The question before me in this case is whether the Grievant had a contractual right to the position as posted in Staff Bulletin #29.
The District argues that management rights grants it the power to determine which teacher aide is best suited for which position. The District also argues that there are important policy reasons why the management of the District should determine which teacher aide works in each position.
But the truth of the matter is that management rights can be negotiated away, and said rights are limited by the collective bargaining agreement. And while policy reasons may suggest a certain result in any matter, again, the contract determines the relationship between the parties and the rights of the Grievant in this matter.

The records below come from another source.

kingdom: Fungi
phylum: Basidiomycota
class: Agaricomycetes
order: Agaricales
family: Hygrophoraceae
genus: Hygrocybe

And Article 7 of the collective bargaining agreement is clear on its face: "In the event a job vacancy or new position occurs. . .(t)hose (employes) oldest in point of service shall be given preference in making promotions and filling job vacancies provided the qualifications and physical fitness of the applicants on said list are relatively equal."
The District does not dispute that the Grievant was qualified and physically fit for the job, nor does the District dispute that the Grievant was more senior than the employe the District transferred into the job. The District's argument is that management rights and public policy allow it to select the employe to fill a specific position.
I disagree. Under the District's view of the case, this language would be null and void, even though it appears on the Staff Bulletin that the District itself issued in regard to this position.
Therefore, for the reasons stated above, the Arbitrator issues the following:
1. That the Employer did violate the collective bargaining agreement by awarding the position previously held by Edwina Kuechler to an employe less senior than the Grievant.
2. That the Employer is directed to award the position to the Grievant who is the most senior and qualified employe for the position.
Dated at Madison, Wisconsin, this 8th day of September, 1995.